Over the past year, nearly 3,800 incidents of name-calling, shunning and assault against Asian Americans and Pacific Islanders have been reported to Stop AAPI Hate. How should we as Christians understand this dramatic increase of violence against Asian Americans? How did we get here? In Today’s Conversation podcast, Raymond Chang traces anti-Asian sentiment and actions through U.S. history, and offers a mini-cultural sensitivity training to listeners.

In this podcast hosted by NAE President Walter Kim, you’ll also gain understanding on:

  • How the model minority myth and perpetual foreigner syndrome affect Asian Americans today;
  • What unique contributions Asian Americans offer the Church;
  • How to love and care for Asian American friends and neighbors; and
  • A word of encouragement for those who are weary from the heaviness of racial injustice and other societal and personal tragedies.

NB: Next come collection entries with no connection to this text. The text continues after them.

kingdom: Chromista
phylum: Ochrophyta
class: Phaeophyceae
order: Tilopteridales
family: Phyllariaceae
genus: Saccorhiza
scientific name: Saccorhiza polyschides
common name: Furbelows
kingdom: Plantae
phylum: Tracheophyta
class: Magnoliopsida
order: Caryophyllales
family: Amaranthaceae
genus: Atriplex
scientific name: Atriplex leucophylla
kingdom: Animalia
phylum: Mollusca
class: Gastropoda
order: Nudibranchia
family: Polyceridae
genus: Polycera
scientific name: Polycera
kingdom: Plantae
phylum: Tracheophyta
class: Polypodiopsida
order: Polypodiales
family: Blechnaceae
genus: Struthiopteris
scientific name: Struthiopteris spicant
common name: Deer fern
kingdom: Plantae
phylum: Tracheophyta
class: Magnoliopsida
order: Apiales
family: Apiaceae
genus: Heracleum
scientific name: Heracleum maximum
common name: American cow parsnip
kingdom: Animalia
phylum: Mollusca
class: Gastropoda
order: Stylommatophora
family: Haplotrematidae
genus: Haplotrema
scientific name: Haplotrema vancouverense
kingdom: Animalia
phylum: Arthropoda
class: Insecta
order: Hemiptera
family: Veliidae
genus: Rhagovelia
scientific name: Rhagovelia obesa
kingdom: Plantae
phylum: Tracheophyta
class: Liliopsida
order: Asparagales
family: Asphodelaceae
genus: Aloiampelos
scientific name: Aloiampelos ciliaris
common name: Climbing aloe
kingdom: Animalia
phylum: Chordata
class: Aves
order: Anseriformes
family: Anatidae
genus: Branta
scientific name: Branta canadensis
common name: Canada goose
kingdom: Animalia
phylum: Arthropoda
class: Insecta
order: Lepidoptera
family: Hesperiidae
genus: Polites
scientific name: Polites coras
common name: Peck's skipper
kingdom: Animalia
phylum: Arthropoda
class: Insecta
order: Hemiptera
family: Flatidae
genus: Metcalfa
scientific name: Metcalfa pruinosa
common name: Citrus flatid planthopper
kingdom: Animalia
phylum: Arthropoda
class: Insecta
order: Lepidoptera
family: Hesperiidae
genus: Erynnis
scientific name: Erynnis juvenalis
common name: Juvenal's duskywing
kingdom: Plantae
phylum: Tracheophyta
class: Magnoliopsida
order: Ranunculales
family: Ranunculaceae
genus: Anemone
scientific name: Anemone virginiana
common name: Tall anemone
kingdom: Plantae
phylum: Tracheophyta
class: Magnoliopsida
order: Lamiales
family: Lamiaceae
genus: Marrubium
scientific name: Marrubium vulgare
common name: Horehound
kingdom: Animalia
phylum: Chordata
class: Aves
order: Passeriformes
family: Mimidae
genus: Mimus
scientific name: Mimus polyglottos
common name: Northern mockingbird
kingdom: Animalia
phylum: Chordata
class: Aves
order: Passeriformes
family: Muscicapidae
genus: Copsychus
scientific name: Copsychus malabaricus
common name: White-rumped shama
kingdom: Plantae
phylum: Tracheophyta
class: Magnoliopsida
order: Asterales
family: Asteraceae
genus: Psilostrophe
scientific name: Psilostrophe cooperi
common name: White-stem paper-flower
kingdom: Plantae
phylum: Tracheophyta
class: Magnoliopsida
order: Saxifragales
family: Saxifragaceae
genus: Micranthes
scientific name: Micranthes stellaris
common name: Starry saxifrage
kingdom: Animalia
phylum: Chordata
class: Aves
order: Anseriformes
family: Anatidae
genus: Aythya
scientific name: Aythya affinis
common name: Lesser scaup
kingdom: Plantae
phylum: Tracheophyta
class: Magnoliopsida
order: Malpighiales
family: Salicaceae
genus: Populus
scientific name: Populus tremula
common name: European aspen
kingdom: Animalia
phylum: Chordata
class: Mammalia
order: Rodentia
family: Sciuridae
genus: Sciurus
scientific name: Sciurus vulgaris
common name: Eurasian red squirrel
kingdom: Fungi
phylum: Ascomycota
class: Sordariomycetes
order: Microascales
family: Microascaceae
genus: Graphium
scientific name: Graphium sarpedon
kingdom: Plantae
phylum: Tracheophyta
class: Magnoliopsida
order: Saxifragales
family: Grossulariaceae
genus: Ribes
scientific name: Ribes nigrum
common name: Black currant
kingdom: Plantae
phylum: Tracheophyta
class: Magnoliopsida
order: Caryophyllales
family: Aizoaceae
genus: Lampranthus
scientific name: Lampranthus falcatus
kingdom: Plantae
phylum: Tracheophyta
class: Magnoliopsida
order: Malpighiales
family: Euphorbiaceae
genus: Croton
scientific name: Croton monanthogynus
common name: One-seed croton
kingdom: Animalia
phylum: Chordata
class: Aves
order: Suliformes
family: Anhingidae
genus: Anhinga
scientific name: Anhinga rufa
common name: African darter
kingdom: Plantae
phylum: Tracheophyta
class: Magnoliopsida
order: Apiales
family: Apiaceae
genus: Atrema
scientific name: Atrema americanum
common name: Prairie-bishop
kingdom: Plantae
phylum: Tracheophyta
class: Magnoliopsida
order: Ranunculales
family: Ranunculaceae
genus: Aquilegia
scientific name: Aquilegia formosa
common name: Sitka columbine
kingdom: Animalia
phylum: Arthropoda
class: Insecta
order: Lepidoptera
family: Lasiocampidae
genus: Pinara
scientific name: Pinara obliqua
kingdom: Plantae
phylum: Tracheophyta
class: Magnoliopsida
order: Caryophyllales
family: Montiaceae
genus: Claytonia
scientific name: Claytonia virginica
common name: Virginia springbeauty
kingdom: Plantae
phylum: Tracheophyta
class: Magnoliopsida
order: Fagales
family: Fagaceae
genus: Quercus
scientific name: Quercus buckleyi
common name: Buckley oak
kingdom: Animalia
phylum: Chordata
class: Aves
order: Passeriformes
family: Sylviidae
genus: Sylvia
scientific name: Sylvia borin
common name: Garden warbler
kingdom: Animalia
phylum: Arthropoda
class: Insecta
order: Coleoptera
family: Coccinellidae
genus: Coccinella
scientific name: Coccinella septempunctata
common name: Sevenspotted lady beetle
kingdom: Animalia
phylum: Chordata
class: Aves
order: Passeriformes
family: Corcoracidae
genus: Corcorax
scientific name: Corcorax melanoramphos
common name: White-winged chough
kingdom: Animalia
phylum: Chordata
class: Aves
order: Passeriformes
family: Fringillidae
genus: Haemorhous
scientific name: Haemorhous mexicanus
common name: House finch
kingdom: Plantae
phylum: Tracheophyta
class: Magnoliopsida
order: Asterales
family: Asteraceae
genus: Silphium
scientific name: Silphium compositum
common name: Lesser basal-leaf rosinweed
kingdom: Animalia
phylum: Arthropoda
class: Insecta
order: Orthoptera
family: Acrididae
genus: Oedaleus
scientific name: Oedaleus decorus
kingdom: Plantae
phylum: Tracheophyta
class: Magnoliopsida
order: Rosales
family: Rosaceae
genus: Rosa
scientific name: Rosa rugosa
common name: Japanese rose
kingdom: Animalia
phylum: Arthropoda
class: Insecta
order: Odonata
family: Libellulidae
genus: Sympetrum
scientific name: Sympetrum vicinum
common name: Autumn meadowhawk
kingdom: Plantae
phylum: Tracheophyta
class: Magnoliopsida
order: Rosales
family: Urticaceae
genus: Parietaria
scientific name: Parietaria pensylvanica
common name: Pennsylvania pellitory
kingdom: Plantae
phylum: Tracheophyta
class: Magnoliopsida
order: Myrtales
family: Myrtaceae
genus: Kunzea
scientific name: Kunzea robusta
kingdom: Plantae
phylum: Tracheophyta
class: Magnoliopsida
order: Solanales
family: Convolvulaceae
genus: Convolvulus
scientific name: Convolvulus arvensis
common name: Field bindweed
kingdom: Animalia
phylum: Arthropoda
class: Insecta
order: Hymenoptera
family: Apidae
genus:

Read a Portion of the Transcript

Walter: Part of sensitivity training, of course, is awareness of this history of the model minority and perpetual foreigner myths, but you’ve also alluded to something way beyond cultural sensitivity training. You’ve alluded to the life, death and resurrection of Jesus; you’ve alluded to the power of the Holy Spirit to transform. In your role at Wheaton in areas of discipleship as campus minister, what is a Christian response in terms of a deeper discipleship in this area?

Raymond: Because we are working in a world where sin loves to wreak havoc — it loves to establish patterns that harm people and divide people including Christians — and where race and racism have been significant forces in our formation is why so much of the church in the United States is divided especially along racial lines.

You see that in the ways that we vote — which everyone has the right to vote their conscience — but it’s interesting our votes are often tied with our race more than our faith and that we use apologetics to defend a particular partisan position instead of actually seeing that both parties are completely flawed in the country as well as the ways that no party actually represents Jesus and his kingdom fully.

One of the things that I am finding over and over, including at my work at Wheaton, is that many of the students come in seeking to be a part of a kingdom community that’s very diverse and that celebrates all the contributions that God has instilled within each people group with each community, and yet find it very difficult that some groups are more exclusionary than other groups and maintain harmful stereotypes because they often come from homogenous churches and homogenous upbringings.

I do think that we need to have a race-conscious and gender-conscious discipleship so that we don’t perpetuate the harms that we are seeing throughout society.